Elle
est nonagénaire. Elle vit en résidence, parle difficilement. Quand sa famille
va la voir, elle sourit, ses yeux brillent, mais elle ne bouge pas, les paroles
sortent hachées. Parfois, elle en a marre, elle est fatiguée, épuisée.
Au cours de ses rencontres avec la
psychologue de la résidence, elle
raconte sa vie passée et présente. De ses rencontres est né un Journal de la vieillesse bouleversant de
lucidité, de tendresse. Des pages saisissantes. Sa vie passée et surtout sa vie
présente. Elle rend hommage à sa famille, qui vient quand elle peut, mais ils
ont leur vie, leur travail, leurs relations, ils ne peuvent pas être tout le temps
là, elle ne leur en veut pas, surtout ne
pas les culpabiliser.
Finalement, dit-elle, elle passe tout
son temps avec le personnel de la résidence, les soignantes, les infirmières, les
animatrices, les kinés.
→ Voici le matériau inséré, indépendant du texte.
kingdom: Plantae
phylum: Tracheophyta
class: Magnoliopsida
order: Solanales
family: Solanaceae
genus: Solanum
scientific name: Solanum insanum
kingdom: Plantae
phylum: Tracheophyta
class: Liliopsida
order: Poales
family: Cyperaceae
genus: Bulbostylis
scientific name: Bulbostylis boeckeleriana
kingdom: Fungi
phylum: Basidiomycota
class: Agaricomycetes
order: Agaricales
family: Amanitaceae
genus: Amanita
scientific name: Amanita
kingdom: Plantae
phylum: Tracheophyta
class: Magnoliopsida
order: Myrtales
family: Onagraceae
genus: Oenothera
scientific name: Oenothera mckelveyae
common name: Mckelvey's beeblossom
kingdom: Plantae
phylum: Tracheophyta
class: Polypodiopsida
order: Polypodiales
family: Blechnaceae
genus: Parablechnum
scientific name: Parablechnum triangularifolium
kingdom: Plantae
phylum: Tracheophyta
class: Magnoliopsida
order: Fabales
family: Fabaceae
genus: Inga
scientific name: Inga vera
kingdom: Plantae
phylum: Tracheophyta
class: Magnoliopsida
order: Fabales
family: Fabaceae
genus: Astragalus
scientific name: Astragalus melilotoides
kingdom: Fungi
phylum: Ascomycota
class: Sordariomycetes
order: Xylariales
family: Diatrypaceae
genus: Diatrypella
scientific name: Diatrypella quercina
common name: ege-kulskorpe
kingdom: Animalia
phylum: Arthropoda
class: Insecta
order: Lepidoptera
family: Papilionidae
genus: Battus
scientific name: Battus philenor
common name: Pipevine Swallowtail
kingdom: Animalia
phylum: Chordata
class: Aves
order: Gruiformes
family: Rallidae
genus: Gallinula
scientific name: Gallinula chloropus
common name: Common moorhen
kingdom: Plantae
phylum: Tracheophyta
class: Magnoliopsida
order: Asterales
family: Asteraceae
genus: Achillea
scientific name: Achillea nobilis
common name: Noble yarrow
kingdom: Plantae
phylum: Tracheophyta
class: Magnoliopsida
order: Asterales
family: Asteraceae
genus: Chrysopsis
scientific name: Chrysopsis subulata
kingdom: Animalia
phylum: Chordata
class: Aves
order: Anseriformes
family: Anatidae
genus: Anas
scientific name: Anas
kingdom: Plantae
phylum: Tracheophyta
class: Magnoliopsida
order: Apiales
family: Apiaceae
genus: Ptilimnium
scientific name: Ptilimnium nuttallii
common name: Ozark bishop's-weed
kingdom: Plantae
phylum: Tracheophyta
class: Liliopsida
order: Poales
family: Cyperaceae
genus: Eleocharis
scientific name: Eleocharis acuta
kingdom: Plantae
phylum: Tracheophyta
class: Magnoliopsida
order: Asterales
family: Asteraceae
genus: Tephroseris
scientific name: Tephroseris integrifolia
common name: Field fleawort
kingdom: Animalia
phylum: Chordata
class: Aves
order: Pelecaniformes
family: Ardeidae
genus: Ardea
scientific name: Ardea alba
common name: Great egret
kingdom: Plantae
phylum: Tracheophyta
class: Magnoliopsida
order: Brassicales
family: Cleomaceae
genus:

Ce sont eux dit-elle, qui deviennent peu à peu sa vraie
famille. Elle leur rend hommage : leur travail est dévalorisé, alors qu’il demande dévouement, intelligence, compétence,
générosité.
Elle demande que les pages de son
journal qui sont consacrées au personnel soient affichées dans le salon. L’ensemble
est imprimé, agrafé, et donné aux proches. Les conversations continuent avec la
psy.
Cette personne épuisée, en fin de
course, donne parfois l’impression d’avoir déjà coupé les fils la reliant au
monde. D’être déjà partie ailleurs. Et voici qu’elle a dicté des pages d’une
grande intelligente. En les lisant, les visiteurs la considèrent autrement. Ils
voient une tête où bouillonne les idées, les images, les raisonnements. Le
regard devient différent. Le visiteur a lu et lui a dit cela. La vieille dame
le regarde et lui dit « je bois du petit lait ».
Le travail éducatif, le travail social,
doivent d’abord aider à percevoir chez
ceux qui vivent les situations les plus dures une lumière qui ne cesse de briller.